When Hiser learned Sari Bari was seeking quilters and quilting circles for its quilt auction to raise funds to buy property in the Kalighat red light district, she signed up to take on the project.

“I just recruited some people that I know could sew,” said Hiser. She got the quilting group involved as the project moved on.

The saris, 15 of them, arrived in early April, Hiser said.

“They were a lot bigger than I thought they would be,” Hiser said.

“They were 20 inches wide by 3 yards long,” said Martha Mine of West Sunbury, one of Hiser's friends who worked on the quilt.

Grace Younkins of Butler said the material was hard to work with.

“It was like gauze. It was very thin. They had to get a backing, a nylon backing on it before they could cut it out.

“It was a decision to pick the biggest pattern that was easy for multiple people to work on,” Hiser said.
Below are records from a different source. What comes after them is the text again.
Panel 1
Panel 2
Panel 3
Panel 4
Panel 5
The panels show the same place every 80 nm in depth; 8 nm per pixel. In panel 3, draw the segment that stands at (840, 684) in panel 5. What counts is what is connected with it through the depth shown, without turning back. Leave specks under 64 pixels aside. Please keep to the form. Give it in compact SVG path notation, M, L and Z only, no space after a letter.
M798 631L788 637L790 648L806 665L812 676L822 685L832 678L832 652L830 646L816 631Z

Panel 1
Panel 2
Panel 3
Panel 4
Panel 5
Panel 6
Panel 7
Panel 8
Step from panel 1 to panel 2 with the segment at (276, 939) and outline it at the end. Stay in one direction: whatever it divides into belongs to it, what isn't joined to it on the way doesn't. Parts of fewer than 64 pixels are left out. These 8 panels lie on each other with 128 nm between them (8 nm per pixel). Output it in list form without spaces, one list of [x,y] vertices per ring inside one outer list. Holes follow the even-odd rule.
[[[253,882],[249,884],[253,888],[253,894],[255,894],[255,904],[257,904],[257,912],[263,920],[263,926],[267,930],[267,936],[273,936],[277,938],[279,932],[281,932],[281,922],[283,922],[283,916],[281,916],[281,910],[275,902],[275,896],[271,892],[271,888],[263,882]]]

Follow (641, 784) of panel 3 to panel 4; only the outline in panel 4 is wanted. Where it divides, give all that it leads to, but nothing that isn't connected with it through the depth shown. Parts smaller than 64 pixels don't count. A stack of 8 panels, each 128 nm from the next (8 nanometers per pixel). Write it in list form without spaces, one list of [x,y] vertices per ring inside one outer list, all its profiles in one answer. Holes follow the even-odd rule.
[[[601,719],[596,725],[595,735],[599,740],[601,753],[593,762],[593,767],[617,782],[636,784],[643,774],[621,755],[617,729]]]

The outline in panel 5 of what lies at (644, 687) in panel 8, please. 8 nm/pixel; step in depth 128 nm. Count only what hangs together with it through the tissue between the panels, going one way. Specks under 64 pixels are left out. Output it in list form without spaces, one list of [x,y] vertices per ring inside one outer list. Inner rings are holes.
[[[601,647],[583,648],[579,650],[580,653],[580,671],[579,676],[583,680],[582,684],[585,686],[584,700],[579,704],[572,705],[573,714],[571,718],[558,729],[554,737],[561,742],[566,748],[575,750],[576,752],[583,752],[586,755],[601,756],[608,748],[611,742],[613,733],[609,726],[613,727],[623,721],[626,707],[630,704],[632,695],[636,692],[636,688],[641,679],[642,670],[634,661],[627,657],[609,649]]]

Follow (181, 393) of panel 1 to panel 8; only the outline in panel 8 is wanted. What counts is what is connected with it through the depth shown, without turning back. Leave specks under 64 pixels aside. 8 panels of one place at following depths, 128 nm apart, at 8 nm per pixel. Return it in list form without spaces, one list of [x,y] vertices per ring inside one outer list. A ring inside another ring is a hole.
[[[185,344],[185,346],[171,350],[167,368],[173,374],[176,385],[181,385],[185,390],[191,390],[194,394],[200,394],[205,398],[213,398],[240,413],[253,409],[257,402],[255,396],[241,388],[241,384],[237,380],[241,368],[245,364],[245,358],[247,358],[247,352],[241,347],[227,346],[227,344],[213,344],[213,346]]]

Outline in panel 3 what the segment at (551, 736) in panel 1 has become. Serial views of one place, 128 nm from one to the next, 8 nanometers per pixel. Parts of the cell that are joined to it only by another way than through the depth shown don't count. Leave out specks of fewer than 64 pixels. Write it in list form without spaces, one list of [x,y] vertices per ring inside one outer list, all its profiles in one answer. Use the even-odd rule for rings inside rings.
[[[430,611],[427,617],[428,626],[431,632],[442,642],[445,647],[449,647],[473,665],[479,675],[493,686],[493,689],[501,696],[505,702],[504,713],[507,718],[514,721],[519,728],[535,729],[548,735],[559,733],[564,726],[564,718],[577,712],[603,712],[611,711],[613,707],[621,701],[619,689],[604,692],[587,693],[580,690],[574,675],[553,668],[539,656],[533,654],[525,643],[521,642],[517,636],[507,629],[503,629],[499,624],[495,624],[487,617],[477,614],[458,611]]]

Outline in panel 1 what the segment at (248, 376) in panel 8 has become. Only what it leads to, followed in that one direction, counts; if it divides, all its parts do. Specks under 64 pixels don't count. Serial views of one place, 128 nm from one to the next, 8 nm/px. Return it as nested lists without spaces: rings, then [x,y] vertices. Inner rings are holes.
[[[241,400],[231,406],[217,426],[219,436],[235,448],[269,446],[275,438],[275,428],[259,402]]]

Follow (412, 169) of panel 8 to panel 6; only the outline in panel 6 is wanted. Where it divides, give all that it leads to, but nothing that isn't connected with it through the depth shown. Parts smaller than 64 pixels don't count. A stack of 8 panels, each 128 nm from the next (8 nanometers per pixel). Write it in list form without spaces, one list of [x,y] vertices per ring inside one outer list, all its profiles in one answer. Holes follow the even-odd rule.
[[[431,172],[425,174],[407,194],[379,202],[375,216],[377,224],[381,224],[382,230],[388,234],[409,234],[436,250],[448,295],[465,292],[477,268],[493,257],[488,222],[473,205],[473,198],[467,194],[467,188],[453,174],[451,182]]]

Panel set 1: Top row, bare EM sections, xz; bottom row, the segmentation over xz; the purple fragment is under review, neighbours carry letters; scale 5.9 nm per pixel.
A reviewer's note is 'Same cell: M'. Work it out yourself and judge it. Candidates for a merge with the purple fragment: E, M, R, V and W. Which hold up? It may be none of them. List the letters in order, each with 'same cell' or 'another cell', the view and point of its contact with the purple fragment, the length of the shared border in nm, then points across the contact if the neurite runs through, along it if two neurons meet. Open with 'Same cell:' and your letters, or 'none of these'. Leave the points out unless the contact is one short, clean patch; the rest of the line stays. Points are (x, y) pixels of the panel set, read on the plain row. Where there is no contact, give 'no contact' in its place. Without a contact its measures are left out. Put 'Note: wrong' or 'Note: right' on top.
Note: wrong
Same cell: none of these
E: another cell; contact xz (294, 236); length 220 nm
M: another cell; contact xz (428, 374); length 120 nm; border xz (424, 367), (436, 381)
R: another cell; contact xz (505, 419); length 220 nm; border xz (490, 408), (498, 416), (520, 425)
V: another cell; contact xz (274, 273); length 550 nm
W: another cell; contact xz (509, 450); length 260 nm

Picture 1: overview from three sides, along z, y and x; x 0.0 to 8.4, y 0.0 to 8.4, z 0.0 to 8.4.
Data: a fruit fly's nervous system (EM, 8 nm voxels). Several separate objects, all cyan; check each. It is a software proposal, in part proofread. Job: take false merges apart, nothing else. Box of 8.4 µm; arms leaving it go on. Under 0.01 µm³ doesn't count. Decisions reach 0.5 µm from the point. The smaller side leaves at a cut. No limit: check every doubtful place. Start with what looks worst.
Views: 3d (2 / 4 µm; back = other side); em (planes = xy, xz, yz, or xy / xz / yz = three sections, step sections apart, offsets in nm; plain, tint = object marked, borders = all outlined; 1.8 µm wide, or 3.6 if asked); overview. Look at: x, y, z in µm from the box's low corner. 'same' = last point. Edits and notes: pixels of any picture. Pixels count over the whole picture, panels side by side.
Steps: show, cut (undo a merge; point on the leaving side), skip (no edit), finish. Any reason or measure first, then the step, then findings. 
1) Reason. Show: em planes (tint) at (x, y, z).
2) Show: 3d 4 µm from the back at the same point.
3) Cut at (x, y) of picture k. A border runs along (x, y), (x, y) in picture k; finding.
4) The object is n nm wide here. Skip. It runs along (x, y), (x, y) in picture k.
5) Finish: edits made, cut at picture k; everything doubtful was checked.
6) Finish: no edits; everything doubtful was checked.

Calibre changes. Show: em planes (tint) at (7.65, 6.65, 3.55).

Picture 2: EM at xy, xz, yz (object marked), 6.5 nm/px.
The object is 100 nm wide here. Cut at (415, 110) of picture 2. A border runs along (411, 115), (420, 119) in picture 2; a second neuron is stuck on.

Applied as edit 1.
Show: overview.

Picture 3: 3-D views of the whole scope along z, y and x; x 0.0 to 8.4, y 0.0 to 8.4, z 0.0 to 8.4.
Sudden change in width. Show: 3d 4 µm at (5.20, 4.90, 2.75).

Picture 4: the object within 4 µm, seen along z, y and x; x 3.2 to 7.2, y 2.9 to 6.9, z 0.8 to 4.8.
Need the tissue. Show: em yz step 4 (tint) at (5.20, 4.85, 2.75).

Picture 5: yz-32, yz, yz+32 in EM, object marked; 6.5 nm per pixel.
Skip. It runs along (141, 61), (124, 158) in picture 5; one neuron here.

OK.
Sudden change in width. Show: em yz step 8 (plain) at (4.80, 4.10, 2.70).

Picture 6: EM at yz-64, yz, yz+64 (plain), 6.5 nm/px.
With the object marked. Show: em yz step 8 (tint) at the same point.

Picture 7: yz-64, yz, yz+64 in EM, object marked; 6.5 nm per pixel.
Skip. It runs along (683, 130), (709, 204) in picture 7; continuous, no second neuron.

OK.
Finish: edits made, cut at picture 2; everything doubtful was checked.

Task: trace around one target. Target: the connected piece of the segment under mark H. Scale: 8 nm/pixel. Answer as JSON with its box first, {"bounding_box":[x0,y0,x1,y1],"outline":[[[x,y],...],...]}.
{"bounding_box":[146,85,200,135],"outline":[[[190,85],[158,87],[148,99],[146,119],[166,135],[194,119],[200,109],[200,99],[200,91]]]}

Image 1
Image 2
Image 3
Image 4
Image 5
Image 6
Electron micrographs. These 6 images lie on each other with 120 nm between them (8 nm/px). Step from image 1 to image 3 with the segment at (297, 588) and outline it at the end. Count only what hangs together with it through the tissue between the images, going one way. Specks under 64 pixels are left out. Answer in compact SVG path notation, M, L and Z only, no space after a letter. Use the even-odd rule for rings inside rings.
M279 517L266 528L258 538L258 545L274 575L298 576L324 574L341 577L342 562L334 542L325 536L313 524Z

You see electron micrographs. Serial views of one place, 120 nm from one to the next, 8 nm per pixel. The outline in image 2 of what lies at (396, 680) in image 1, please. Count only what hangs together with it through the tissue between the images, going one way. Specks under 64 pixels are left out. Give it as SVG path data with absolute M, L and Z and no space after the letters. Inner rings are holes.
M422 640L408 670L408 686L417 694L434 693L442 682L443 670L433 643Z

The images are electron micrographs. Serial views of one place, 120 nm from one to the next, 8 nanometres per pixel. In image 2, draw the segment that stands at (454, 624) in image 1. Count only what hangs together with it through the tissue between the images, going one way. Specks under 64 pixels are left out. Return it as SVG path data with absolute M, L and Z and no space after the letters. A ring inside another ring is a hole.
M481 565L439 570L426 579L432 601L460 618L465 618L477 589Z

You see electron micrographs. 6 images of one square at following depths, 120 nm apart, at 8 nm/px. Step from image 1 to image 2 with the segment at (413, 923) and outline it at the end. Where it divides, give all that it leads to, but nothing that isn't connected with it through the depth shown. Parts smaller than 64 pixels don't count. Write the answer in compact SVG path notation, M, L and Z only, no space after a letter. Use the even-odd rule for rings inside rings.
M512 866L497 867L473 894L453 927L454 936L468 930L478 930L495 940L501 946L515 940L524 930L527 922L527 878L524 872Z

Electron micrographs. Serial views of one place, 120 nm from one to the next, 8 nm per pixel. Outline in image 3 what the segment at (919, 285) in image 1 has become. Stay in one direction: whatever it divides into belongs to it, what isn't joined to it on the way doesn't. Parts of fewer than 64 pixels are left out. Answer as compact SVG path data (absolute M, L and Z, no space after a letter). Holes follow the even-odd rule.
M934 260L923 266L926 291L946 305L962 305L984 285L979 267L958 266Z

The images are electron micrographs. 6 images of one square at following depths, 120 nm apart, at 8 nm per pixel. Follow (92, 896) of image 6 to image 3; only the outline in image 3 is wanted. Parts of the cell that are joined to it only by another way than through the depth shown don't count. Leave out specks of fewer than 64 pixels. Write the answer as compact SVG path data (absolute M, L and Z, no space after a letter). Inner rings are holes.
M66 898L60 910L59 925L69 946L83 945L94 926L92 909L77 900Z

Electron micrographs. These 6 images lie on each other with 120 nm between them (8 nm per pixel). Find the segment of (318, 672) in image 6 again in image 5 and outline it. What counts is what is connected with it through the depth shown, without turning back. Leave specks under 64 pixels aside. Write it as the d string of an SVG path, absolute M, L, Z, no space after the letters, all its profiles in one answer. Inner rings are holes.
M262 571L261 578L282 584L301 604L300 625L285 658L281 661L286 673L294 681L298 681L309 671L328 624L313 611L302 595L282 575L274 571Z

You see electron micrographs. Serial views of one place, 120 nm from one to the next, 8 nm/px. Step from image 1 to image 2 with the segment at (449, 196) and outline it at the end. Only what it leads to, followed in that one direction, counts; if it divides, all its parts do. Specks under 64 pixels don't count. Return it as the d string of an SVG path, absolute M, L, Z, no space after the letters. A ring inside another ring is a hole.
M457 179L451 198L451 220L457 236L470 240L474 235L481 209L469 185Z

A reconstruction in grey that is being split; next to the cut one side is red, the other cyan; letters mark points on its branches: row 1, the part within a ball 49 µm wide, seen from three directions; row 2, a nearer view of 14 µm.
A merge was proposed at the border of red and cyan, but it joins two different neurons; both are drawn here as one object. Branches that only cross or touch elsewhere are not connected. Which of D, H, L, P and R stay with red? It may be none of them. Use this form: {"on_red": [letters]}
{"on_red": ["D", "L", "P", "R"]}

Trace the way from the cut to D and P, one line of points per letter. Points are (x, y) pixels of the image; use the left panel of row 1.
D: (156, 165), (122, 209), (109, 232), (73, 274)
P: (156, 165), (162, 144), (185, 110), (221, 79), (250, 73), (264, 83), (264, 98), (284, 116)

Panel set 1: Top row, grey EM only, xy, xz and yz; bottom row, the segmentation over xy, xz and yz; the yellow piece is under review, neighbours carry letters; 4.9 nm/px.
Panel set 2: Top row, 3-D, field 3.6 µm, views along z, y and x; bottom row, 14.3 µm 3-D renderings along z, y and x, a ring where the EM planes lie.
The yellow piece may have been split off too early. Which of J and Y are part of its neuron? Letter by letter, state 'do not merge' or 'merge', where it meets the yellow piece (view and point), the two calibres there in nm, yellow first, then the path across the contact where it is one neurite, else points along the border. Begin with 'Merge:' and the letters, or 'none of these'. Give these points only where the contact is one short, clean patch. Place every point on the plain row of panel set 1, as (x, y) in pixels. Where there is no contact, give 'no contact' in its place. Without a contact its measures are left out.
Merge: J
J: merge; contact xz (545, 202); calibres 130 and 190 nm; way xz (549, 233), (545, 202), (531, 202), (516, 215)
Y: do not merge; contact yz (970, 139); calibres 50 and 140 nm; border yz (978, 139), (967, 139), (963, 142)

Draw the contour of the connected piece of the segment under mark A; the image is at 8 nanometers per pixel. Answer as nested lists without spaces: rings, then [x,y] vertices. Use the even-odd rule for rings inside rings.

Hiser and her friends worked on converting the saris into quilt pieces.

“Parts we worked on individually. A few days we all got together at my house and sort of did an assembly line,” said Hiser.

Janet Black of Renfrew said, “I am not a member of Christ Community. I know Mary Ann from another group we belong to. I worked on sewing the pieces together.”

They were put together in a railroad crossing pattern, said Mine.

“This was one (pattern) quilters used during the Civil War that was used as a signal by the Underground Railroad,” Mine said. She said using the pattern on the sari quilt seemed fitting because “this is to free women from their slavery.”

“Once we had it pieced, that's when the quilting group stepped in to help us,” said Hiser, adding the piece process was done by early May.

Stretching the top piece on a frame, the quilters worked on sewing a layer of batting between the top piece and a layer of backing.

Carolyn Glendening of Butler, a member of the quilting group, said, “We get together once a week. We were coming more often for that. I'd say it took about a month.”

Janet DeLair of Butler, another quilter, said, “She (Hiser) went over to India and we were trying to get it done before she got back (on June 26.)”

Asked how many hours the women put into the project, Hiser admitted, “I was going to keep track but I lost track.”

She estimates she personally put about 50 hours into the quilt and guessed the total number of hours put in by everyone would be in the “hundreds of hours of work.”

Mine took the leftover sari material and made at least 40 change purses out of it, which the women hope to sell after the blessing service Sunday at Christ Community.

Hiser said the quilt will be mailed to a photographer in the United States, who will photograph it along with the other quilts being made from saris.

All the photographs will be displayed at the Sari Bari website (saribari.com) in preparation for the online auction Oct. 10.

“I will be sorry to mail it off. I'm thinking about bidding on it. I have no idea what will happen with the bids, but I may bid on it,” said Hiser.